Monday, November 3, 2008

Politics has buyer's remorse, too

Politics has buyer's remorse, too
Rochester Democrat & Chronicle, November 3, 2008

As we head to the polling booths on Tuesday, a fear gnawing in many people's mind is: "What if I make the wrong choice?'' The run-up to the presidential election has branded it as a "pivotal,'' "epochal,'' "once in a lifetime'' kind of election in the psyche of the voters.And that makes the weight of the decision even heavier — as if the fate of the universe hangs in balance on each individual vote.

I do not feel the same way.I agree with the point that this election is very important, perhaps more important than any ever.But I have enough faith in American democratic institutions (the executive, the legislative and the judiciary) to know that any changes forthcoming would be within the parameters of what has been enshrined in that shining beacon: the U.S. Constitution.

As I saw both the candidates and their teams in action over the past few months, I felt even more reassured that we are being asked to make a choice between two equally exemplary individuals.Both hold the best interests of the United States first and foremost in their hearts.So whether Obama wins or McCain, we the people have won in either case.

And once the voting is done, the "What, if I make the wrong choice?'' will morph into "Did I make the correct choice?'' That is a question all marketers are aware of.
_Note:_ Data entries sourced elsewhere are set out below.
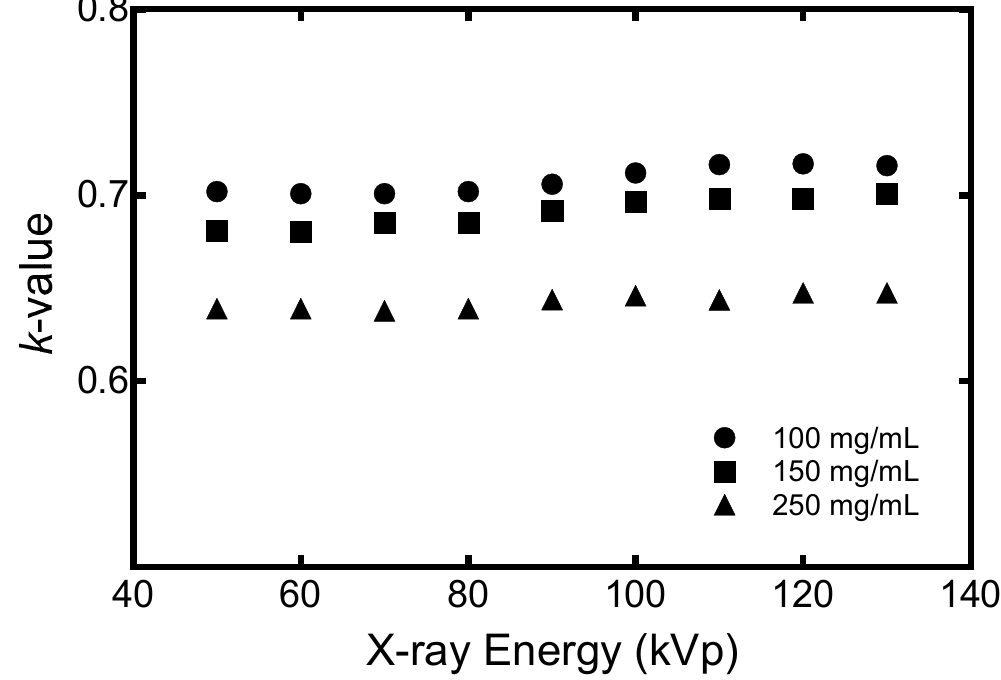
Figure 3. The optical photon transmission per 5 µ m ( k value) for the 100 mg / mL, 150 mg / mL, and 250 mg / mL ZnCuInS / ZnS concentrations.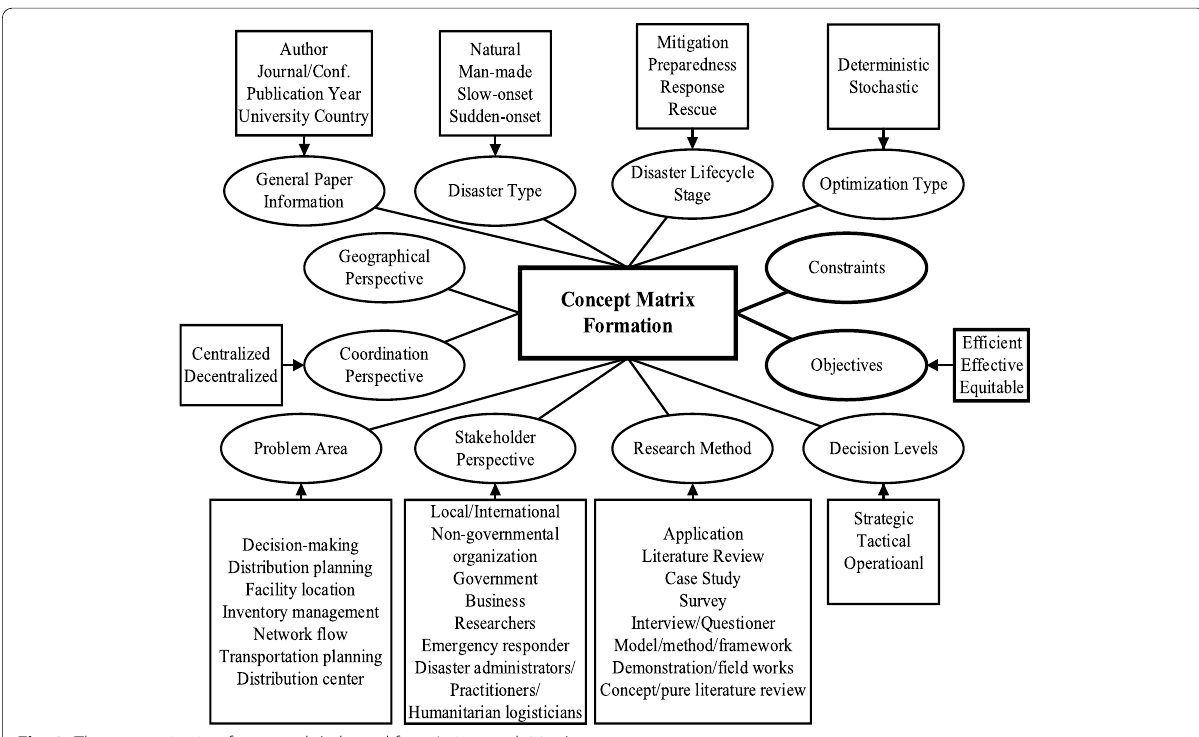
Fig. 3 The categorization framework (adapted from Leiras et al.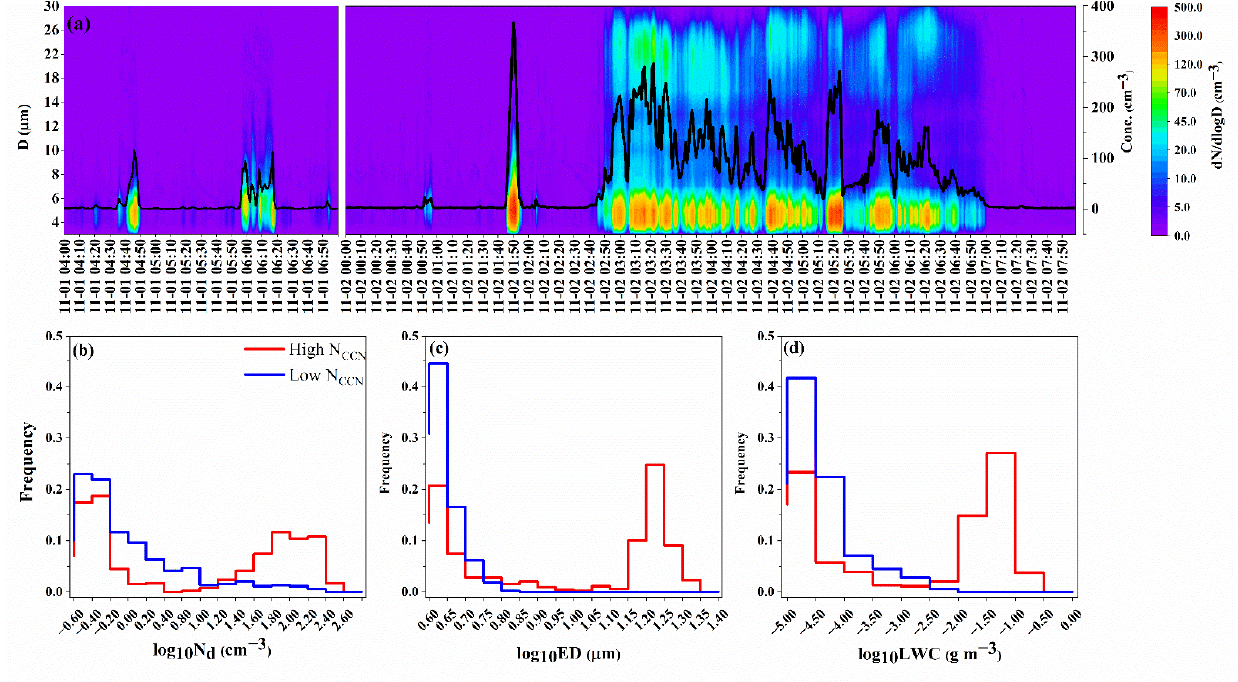
Figure 5. Temporal variations of ( a ) fog droplet concentration and size distribution on 1 and 2 November and ( b – d ) probability distribution of the fog droplet concentration (N d ), equivalent diameter (ED), and liquid water content (LWC) for the high N CCN (>75th percentile) and low N CCN cases (<25th percentile).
It is what almost any consumer goes through after making any big-ticket purchase.Marketers/psychologists call it "post-purchase dissonance'' or "buyer's remorse.'' Experts say buyer's remorse can be caused or increased by the knowledge that other people will later question the purchase or claim to know better alternatives.It comes down to the "we told you so'' or "you should have known better" moment.Companies deal with buyer's remorse by having return policies that allow consumers to return goods if they are not fully satisfied.

Unfortunately, there is no such thing for election results.However, the lead time between the declaration of results and the oath-taking by the new president (an anachronism from the horse-and-buggy days) provides a release for the remorse and an opportunity to reinforce or rationalize the validity of one's choice.

I would think that any such remorse after the election would be misplaced if every voter makes his or her choice based on the sole criteria of "Who is best for the country?'' without bringing factors such as age, race, sex, appearance or color into play.

If every voter does that, we will end up on Wednesday with the best guy winning.